The problem: Track down each line below containing the string "Wind" and copy it.

:: Given data

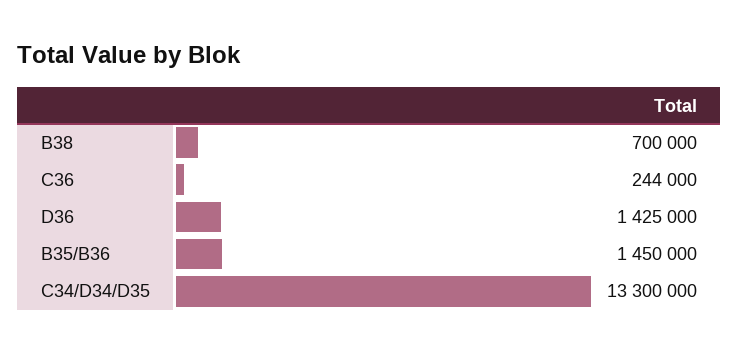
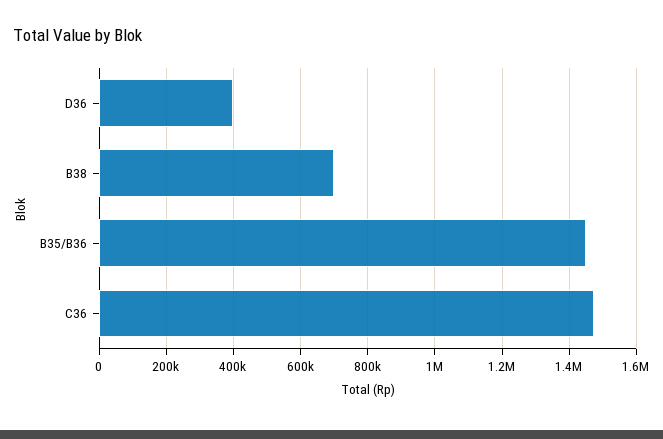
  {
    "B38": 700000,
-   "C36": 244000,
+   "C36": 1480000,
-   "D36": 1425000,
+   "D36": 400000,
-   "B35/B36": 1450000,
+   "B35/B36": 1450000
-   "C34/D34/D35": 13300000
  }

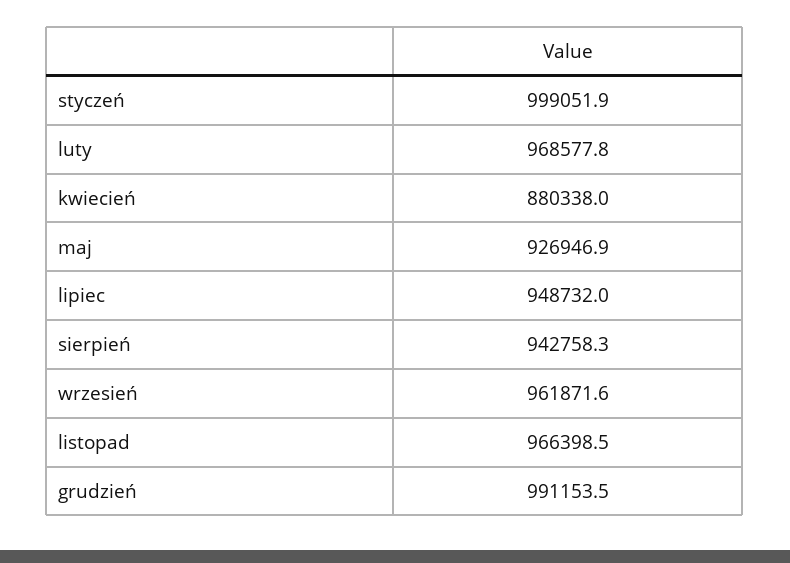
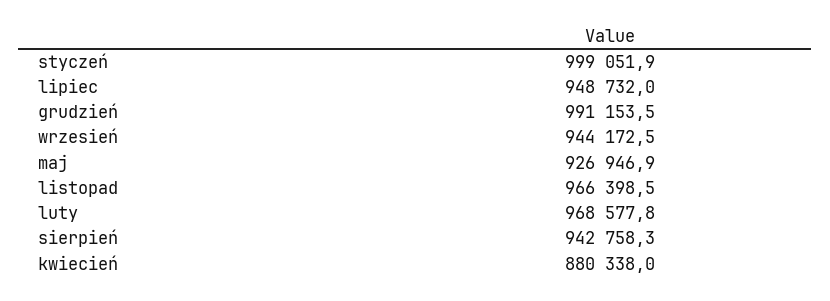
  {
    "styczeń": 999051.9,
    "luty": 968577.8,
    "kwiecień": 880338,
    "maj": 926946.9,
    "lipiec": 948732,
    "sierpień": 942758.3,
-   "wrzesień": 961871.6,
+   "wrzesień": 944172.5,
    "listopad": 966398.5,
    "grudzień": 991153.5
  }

::::
:: Given data

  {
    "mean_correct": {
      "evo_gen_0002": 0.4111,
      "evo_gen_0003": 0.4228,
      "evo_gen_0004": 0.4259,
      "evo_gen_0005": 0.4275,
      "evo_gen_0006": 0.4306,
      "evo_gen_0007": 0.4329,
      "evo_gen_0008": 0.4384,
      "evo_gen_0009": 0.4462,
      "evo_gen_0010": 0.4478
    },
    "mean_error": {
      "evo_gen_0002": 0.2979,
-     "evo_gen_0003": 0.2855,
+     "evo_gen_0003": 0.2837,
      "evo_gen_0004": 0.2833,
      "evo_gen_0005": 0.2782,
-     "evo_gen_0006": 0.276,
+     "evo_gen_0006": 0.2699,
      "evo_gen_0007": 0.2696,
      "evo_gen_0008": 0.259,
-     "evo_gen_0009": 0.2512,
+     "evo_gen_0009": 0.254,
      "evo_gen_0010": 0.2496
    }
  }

::::
:: Given data

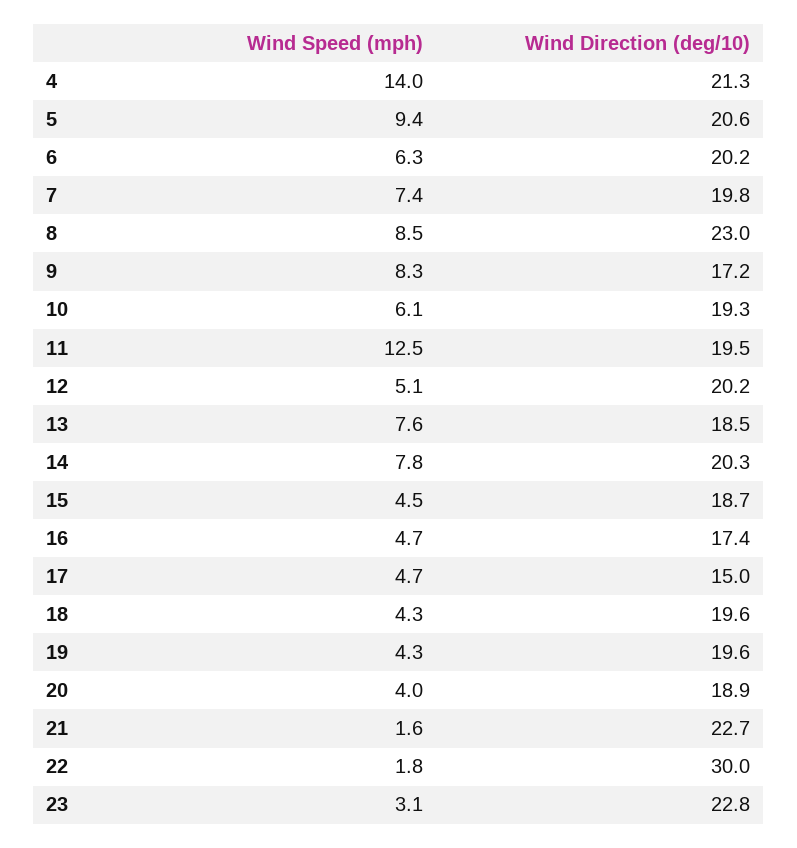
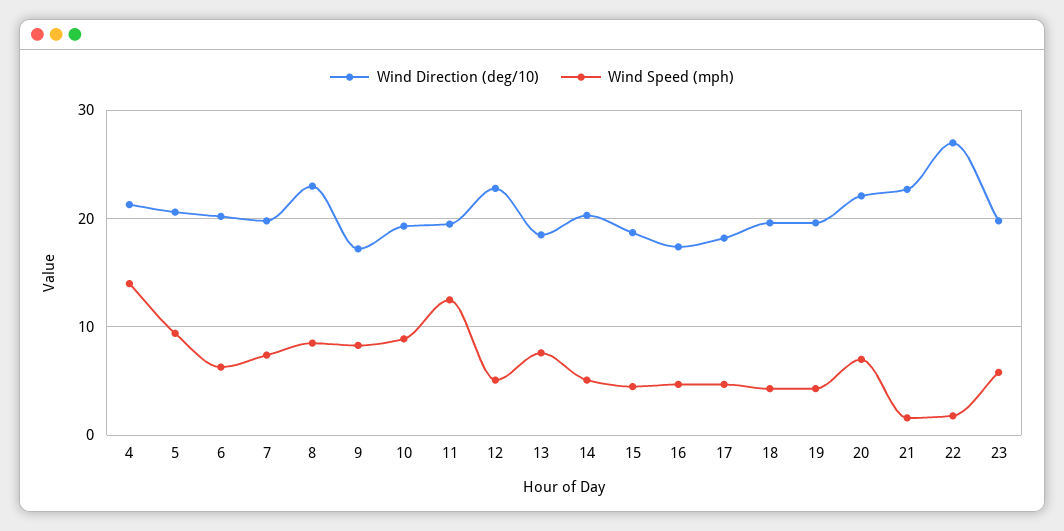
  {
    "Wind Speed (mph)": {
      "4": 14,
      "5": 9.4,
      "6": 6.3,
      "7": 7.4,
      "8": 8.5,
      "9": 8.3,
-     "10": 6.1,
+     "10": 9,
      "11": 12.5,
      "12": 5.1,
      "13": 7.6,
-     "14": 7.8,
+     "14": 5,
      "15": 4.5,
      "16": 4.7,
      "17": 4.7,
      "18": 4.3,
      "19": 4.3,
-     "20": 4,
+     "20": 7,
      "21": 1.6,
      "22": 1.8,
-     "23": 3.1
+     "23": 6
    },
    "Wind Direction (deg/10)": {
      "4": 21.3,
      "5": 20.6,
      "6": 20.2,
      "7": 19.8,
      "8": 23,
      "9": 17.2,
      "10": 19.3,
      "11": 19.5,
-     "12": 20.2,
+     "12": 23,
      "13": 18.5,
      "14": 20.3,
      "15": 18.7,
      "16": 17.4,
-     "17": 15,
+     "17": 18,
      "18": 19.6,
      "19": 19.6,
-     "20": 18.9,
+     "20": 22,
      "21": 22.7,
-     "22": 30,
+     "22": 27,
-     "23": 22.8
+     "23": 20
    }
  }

::::

Response to the task:
    "Wind Speed (mph)": {
    "Wind Direction (deg/10)": {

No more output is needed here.